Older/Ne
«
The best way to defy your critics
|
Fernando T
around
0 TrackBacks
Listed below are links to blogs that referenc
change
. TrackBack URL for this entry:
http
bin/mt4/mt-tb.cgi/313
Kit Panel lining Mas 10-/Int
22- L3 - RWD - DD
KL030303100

────────────────────

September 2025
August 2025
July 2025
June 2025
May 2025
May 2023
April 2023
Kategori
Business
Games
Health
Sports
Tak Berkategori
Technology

────────────────────

WHAT THE TASK ASKS — Count how many lines in the listing contain the string "referenc", treating uppercase and lowercase as different, and give only the number.

RESPONSE AREA — 1